One Million Jobs Lost in Spain and its Not Over Yet!

Spain's jobless total hits a million- but is there a way out?. image: Flikr

Spain has reported that over one million jobs have been lost during the last quarter due to the coronavirus crisis.

The jobless figures exceed the 2008 global recession

The ministry for finance has said that a quarterly fall on this scale was not even recorded during the very worst months of the 2008 global recession.

The worldwide pandemic has left a devastating effect on the Spanish labour market.
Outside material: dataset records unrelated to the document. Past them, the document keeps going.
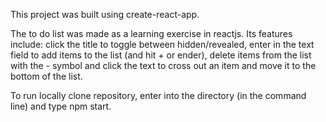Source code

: This project was built using create-react-app.

The to do list was made as a learning exercise in reactjs. Its features include: click the title to toggle between hidden/revealed, enter in the text field to add items to the list (and hit + or ender), delete items from the list with the - symbol and click the text to cross out an item and move it to the bottom of the list.

To run locally clone repository, enter into the directory (in the command line) and type npm start.
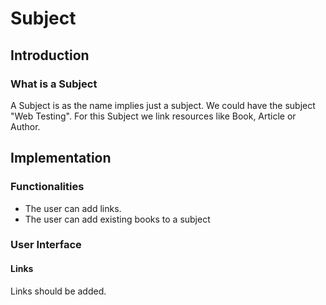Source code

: # Subject

## Introduction

### What is a Subject

A Subject is as the name implies just a subject. We could have the subject "Web Testing". For this Subject we link resources like Book, Article or Author.

## Implementation

### Functionalities

- The user can add links.
- The user can add existing books to a subject

### User Interface

#### Links

Links should be added.

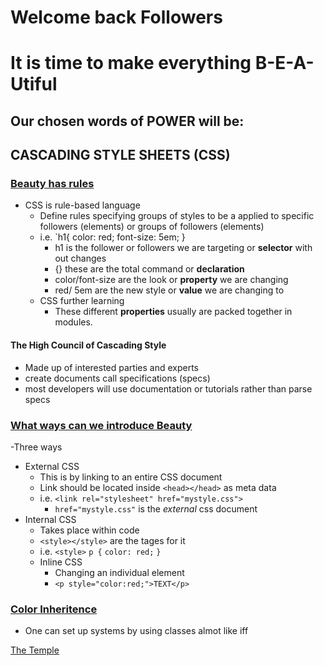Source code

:# Welcome back Followers
# It is time to make everything B-E-A-Utiful

## Our chosen words of POWER will be:
## CASCADING STYLE SHEETS (CSS)

### [Beauty has rules](https://developer.mozilla.org/en-US/docs/Learn/CSS/First_steps/What_is_CSS)
 - CSS is rule-based language
   - Define rules specifying groups of styles to be a applied to specific followers (elements) or groups of followers (elements)
   - i.e. `h1{
              color: red;
              font-size: 5em;
   } 
     - h1 is the follower or followers we are targeting or **selector** with out changes
     - {} these are the total command or **declaration** 
     - color/font-size are the look or **property** we are changing
     - red/ 5em are the new style or **value** we are changing to
   - CSS further learning
     - These different **properties** usually are packed together in modules.
#### The High Council of Cascading Style
 - Made up of interested parties and experts
 - create documents call specifications (specs)
 - most developers will use documentation or tutorials rather than parse specs

 ### [What ways can we introduce Beauty](https://www.w3schools.com/css/css_howto.asp)
  -Three ways
   - External CSS
     - This is by linking to an entire CSS document
     - Link should be located inside `<head></head>` as meta data
     - i.e. `<link rel="stylesheet" href="mystyle.css">`
       - `href="mystyle.css"` is the *external* css document
   - Internal CSS
     - Takes place within code
     - `<style></style>` are the tages for it
     - i.e. `<style>`
             `p {`
                 `color: red;`
             `}`
     - Inline CSS
       - Changing an individual element
       - `<p style="color:red;">TEXT</p>`

 ### [Color Inheritence](https://www.w3schools.com/cssref/css_inherit.asp) 
  - One can set up systems by using classes almot like iff

[The Temple](intro.md)
             
    

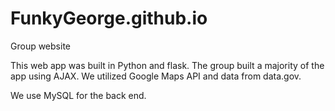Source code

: # FunkyGeorge.github.io
Group website

This web app was built in Python and flask. The group built a majority of the app using AJAX.  We utilized Google Maps API and data from data.gov.

We use MySQL for the back end.
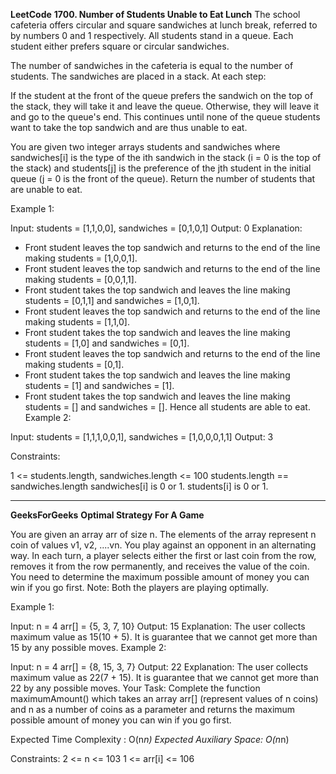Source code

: **LeetCode**
**1700. Number of Students Unable to Eat Lunch**
The school cafeteria offers circular and square sandwiches at lunch break, referred to by numbers 0 and 1 respectively. All students stand in a queue. Each student either prefers square or circular sandwiches.

The number of sandwiches in the cafeteria is equal to the number of students. The sandwiches are placed in a stack. At each step:

If the student at the front of the queue prefers the sandwich on the top of the stack, they will take it and leave the queue.
Otherwise, they will leave it and go to the queue's end.
This continues until none of the queue students want to take the top sandwich and are thus unable to eat.

You are given two integer arrays students and sandwiches where sandwiches[i] is the type of the i​​​​​​th sandwich in the stack (i = 0 is the top of the stack) and students[j] is the preference of the j​​​​​​th student in the initial queue (j = 0 is the front of the queue). Return the number of students that are unable to eat.

 

Example 1:

Input: students = [1,1,0,0], sandwiches = [0,1,0,1]
Output: 0 
Explanation:
- Front student leaves the top sandwich and returns to the end of the line making students = [1,0,0,1].
- Front student leaves the top sandwich and returns to the end of the line making students = [0,0,1,1].
- Front student takes the top sandwich and leaves the line making students = [0,1,1] and sandwiches = [1,0,1].
- Front student leaves the top sandwich and returns to the end of the line making students = [1,1,0].
- Front student takes the top sandwich and leaves the line making students = [1,0] and sandwiches = [0,1].
- Front student leaves the top sandwich and returns to the end of the line making students = [0,1].
- Front student takes the top sandwich and leaves the line making students = [1] and sandwiches = [1].
- Front student takes the top sandwich and leaves the line making students = [] and sandwiches = [].
Hence all students are able to eat.
Example 2:

Input: students = [1,1,1,0,0,1], sandwiches = [1,0,0,0,1,1]
Output: 3
 

Constraints:

1 <= students.length, sandwiches.length <= 100
students.length == sandwiches.length
sandwiches[i] is 0 or 1.
students[i] is 0 or 1.

************

**GeeksForGeeks**
**Optimal Strategy For A Game**

You are given an array arr of size n. The elements of the array represent n coin of values v1, v2, ....vn. You play against an opponent in an alternating way. In each turn, a player selects either the first or last coin from the row, removes it from the row permanently, and receives the value of the coin.
You need to determine the maximum possible amount of money you can win if you go first.
Note: Both the players are playing optimally.

Example 1:

Input:
n = 4
arr[] = {5, 3, 7, 10}
Output: 
15
Explanation: The user collects maximum
value as 15(10 + 5). It is guarantee that we cannot get more than 15 by any possible moves.
Example 2:

Input:
n = 4
arr[] = {8, 15, 3, 7}
Output: 
22
Explanation: The user collects maximum
value as 22(7 + 15). It is guarantee that we cannot get more than 22 by any possible moves.
Your Task:
Complete the function maximumAmount() which takes an array arr[] (represent values of n coins) and n as a number of coins as a parameter and returns the maximum possible amount of money you can win if you go first.

Expected Time Complexity : O(n*n)
Expected Auxiliary Space: O(n*n)

Constraints:
2 <= n <= 103
1 <= arr[i] <= 106

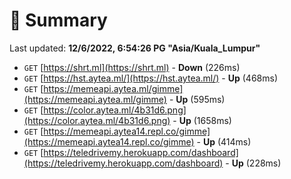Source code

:# 📖 Summary
Last updated: **12/6/2022, 6:54:26 PG "Asia/Kuala_Lumpur"**

- `GET` [https://shrt.ml](https://shrt.ml) - **Down** (226ms)
- `GET` [https://hst.aytea.ml/](https://hst.aytea.ml/) - **Up** (468ms)
- `GET` [https://memeapi.aytea.ml/gimme](https://memeapi.aytea.ml/gimme) - **Up** (595ms)
- `GET` [https://color.aytea.ml/4b31d6.png](https://color.aytea.ml/4b31d6.png) - **Up** (1658ms)
- `GET` [https://memeapi.aytea14.repl.co/gimme](https://memeapi.aytea14.repl.co/gimme) - **Up** (414ms)
- `GET` [https://teledrivemy.herokuapp.com/dashboard](https://teledrivemy.herokuapp.com/dashboard) - **Up** (228ms)
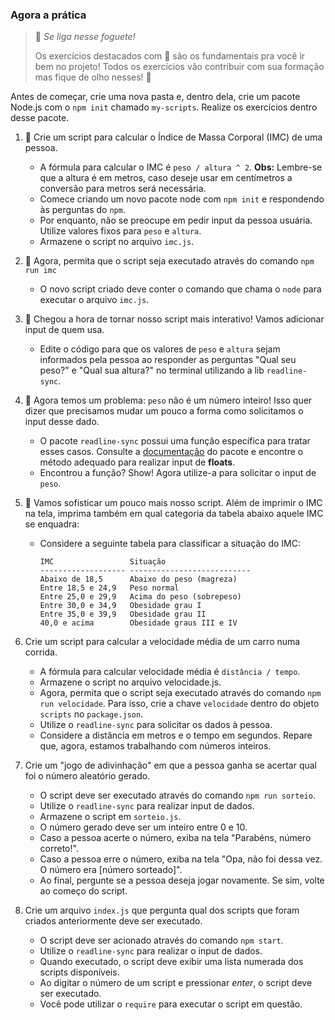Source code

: ### Agora a prática

> 🚀 *Se liga nesse foguete!*
>
> Os exercícios destacados com 🚀 são os fundamentais pra você ir bem no
> projeto! Todos os exercícios vão contribuir com sua formação mas fique
> de olho nesses! 👀


Antes de começar, crie uma nova pasta e, dentro dela, crie um pacote
Node.js com o `npm init` chamado `my-scripts`. Realize
os exercícios dentro desse pacote.


1.  
    🚀 Crie um script para calcular o Índice de Massa Corporal (IMC) de
    uma pessoa.
    

    -   A fórmula para calcular o IMC é `peso / altura ^ 2`.
        **Obs:** Lembre-se que a altura é em metros, caso deseje usar em
        centímetros a conversão para metros será necessária.
    -   Comece criando um novo pacote node com `npm init` e
        respondendo às perguntas do `npm`.
    -   Por enquanto, não se preocupe em pedir input da pessoa usuária.
        Utilize valores fixos para `peso` e `altura`.
    -   Armazene o script no arquivo `imc.js`.

2.  
    🚀 Agora, permita que o script seja executado através do comando
    `npm run imc`
    

    -   O novo script criado deve conter o comando que chama o
        `node` para executar o arquivo `imc.js`.

3.  
    🚀 Chegou a hora de tornar nosso script mais interativo! Vamos
    adicionar input de quem usa.
    

    -   Edite o código para que os valores de `peso` e
        `altura` sejam informados pela pessoa ao responder as
        perguntas \"Qual seu peso?\" e \"Qual sua altura?\" no terminal
        utilizando a lib `readline-sync`.

4.  
    🚀 Agora temos um problema: `peso` não é um número inteiro!
    Isso quer dizer que precisamos mudar um pouco a forma como
    solicitamos o input desse dado.
    

    -   O pacote `readline-sync` possui uma função específica
        para tratar esses casos. Consulte a
        [documentação](https://www.npmjs.com/package/readline-sync#utility_methods)
        do pacote e encontre o método adequado para realizar input de
        **floats**.
    -   Encontrou a função? Show! Agora utilize-a para solicitar o input
        de `peso`.

5.  
    🚀 Vamos sofisticar um pouco mais nosso script. Além de imprimir o
    IMC na tela, imprima também em qual categoria da tabela abaixo
    aquele IMC se enquadra:
    

    -   
        Considere a seguinte tabela para classificar a situação do IMC:
        

          IMC                 Situação
          ------------------- ---------------------------
          Abaixo de 18,5      Abaixo do peso (magreza)
          Entre 18,5 e 24,9   Peso normal
          Entre 25,0 e 29,9   Acima do peso (sobrepeso)
          Entre 30,0 e 34,9   Obesidade grau I
          Entre 35,0 e 39,9   Obesidade grau II
          40,0 e acima        Obesidade graus III e IV

6.  
    Crie um script para calcular a velocidade média de um carro numa
    corrida.
    

    -   A fórmula para calcular velocidade média é
        `distância / tempo`.
    -   Armazene o script no arquivo velocidade.js.
    -   Agora, permita que o script seja executado através do comando
        `npm run velocidade`. Para isso, crie a chave
        `velocidade` dentro do objeto `scripts` no
        `package.json`.
    -   Utilize o `readline-sync` para solicitar os dados à
        pessoa.
    -   Considere a distância em metros e o tempo em segundos. Repare
        que, agora, estamos trabalhando com números inteiros.

7.  
    Crie um \"jogo de adivinhação\" em que a pessoa ganha se acertar
    qual foi o número aleatório gerado.
    

    -   O script deve ser executado através do comando
        `npm run sorteio`.
    -   Utilize o `readline-sync` para realizar input de dados.
    -   Armazene o script em `sorteio.js`.
    -   O número gerado deve ser um inteiro entre 0 e 10.
    -   Caso a pessoa acerte o número, exiba na tela \"Parabéns, número
        correto!\".
    -   Caso a pessoa erre o número, exiba na tela \"Opa, não foi dessa
        vez. O número era \[número sorteado\]\".
    -   Ao final, pergunte se a pessoa deseja jogar novamente. Se sim,
        volte ao começo do script.

8.  
    Crie um arquivo `index.js` que pergunta qual dos scripts
    que foram criados anteriormente deve ser executado.
    

    -   O script deve ser acionado através do comando
        `npm start`.
    -   Utilize o `readline-sync` para realizar o input de
        dados.
    -   Quando executado, o script deve exibir uma lista numerada dos
        scripts disponíveis.
    -   Ao digitar o número de um script e pressionar *enter*, o script
        deve ser executado.
    -   Você pode utilizar o `require` para executar o script
        em questão.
According to the latest workforce survey (EPA) released on Tuesday by the National Statistics Institute (INE), nearly 1.1 million jobs were lost in the second quarter of 2020. INE commented that this represents an unprecedented drop in the countries national statistics.

ERTE scheme saves jobs

However, the impact of the crisis, which led to a prolonged lockdown and two-week total shutdown of all non-essential economic activity, was mitigated by the government’s ERTE furloughing scheme. Under this system, companies suffering financial losses from the Covid-19 pandemic, and the confinement measures, could temporarily send home workers or reduce their working hours.

spain million jobless ERTE
The Spanish PM agreed to extend the ERTE scheme until September this year- many believe it may need to be further extended. image: Stock Photo

In June this year, the Spanish government agreed to extend the scheme until September 30- a move applauded across all sectors of the business community. During the second quarter, Spain was one of the countries in the world hit hardest by the coronavirus pandemic, and it implemented one of the strictest lockdowns imposed in Europe from mid-March to June. An outbreak of the virus is still so far being contained in Catalonia but the health ministry has warned it could spread and trigger new outbreaks, something the country can not afford.

New forms of income required

It is also worth remembering that the jobless total is not accurate and that the actual figure is much more. Employees on the ERTE scheme are not classed as unemployed and it is a forgone conclusion that thousands of businesses will unfortunately not survive until the end of the year. At the mont, almost 50% of ERTE workers at back at their jobs, leaving over 500,000 still on the system.

One of the main problems with employment in Spain is that too much reliance has always been placed on the tourism industry, if anything, this crisis has proved that Spain must now create new ways of producing income that is not based on tourism.